Want to break out of the echo chamber? PodCamp Philly is an unconference on social and emerging media, or, in their words, “for anyone interested in podcasting, blogging, video-casting and social media.” Which, um, hello, that’s me. Everyone I’ve ever spoken to who has attended has amazing things to say about it. It’s on October 3 and 4 for just $20.

I think that’s enough remainding for the time being. I’m off to a #blamedrewscancer meeting in NoLib.

Filed Under: critique, journalism, linkylove, Philly, Twitter, weblinks

Tuesday Morning Tech Links

July 28, 2009 by krisis

I flag a lot of techie links, as if I’m going to go and use 39 how-tos or 87 productivity tools right there on the spot. That’s not how it works. You tuck that information away for when you need to look back on it. And a scattering of bookmarks across my five different computers is not a good tucking method.

Hell, even cloud bookmarking doesn’t really do it – for me a bookmark is for a page (in a book or on the web) I know I will come back to at a specific time. This sort of thing is more open-ended.

Luckily, I have the ultimate in permanent memory technology – a nearly decade-old blog.

Elise has been doing a lot of CSS work lately, which is an area of web design where I’ve fallen behind. Thus, I love this Getting Started with CSS guide, which is packed with 20 starter tools. (via @mayhemstudios)

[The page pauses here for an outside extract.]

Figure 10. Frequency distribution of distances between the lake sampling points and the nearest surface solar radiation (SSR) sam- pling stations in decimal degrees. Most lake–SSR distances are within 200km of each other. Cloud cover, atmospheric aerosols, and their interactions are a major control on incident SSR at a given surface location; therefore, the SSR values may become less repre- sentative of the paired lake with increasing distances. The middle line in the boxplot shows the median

Handy list of the 22 most useful free apps for your PC. At the beginning I was like – um, duh – but as it continues it will surely slip you a surprise or two. (via @robangeles)

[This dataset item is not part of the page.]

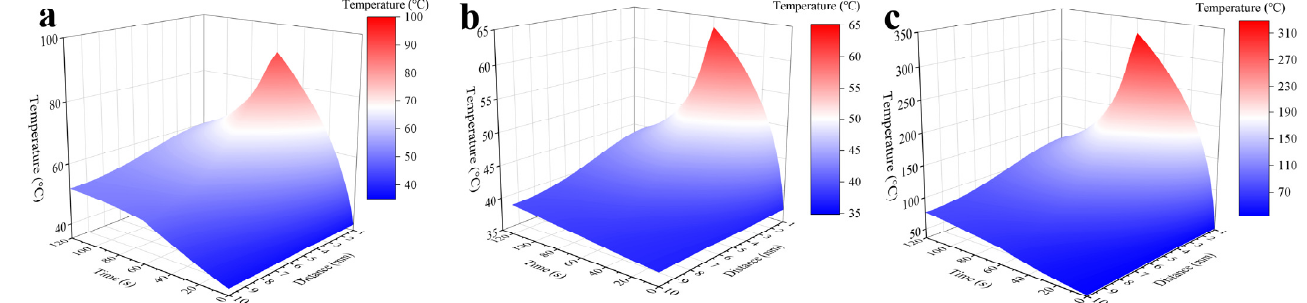
Figure 5. Temperature distribution at the horizontal thermometric sequence of the highest temperature point near ablation antenna. ( a ) Temperature distribution from muscle; ( b ) Temperature distribution from fat; ( c ) Temperature distribution from the bone.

In a similar vein, 30 open source apps for web designers is a litany of code- and image- editors and FTP apps that I’ve never even heard of before. (via @bkmacdaddy)

I sometimes have a blank moment where I’m futzing with my server can’t remember exactly what I’m supposed to be doing with my .htaccess file, and the next time I have that moment I’m going to re-read 16 Useful htaccess tricks.

If you are several dozen levels of “Internets Wizard” higher than that, perhaps you’d be intrigued by the Ultimate Round-Up of Fireworks Tutorials. I have Fireworks now, but what I haven’t had is time to level up my skills in it.

If you or someone you know is still Twitter-averse or a Twitter-virgin, they should refer to the mammoth Ultimate Guide for Everything Twitter, which covers just about any question you could conceive of. (via @Sharonhayes)

Alternately, for the power-user, how about a guide to how to use twitter when you follow several-thousand people? Around 300 I felt hopelessly lost, and started searching for an external app to sort people into groups. This article takes a more organic approach. (via @danavan)

Finally, not really a tech link, but it appeals to this same crowd: What to include in your design contracts.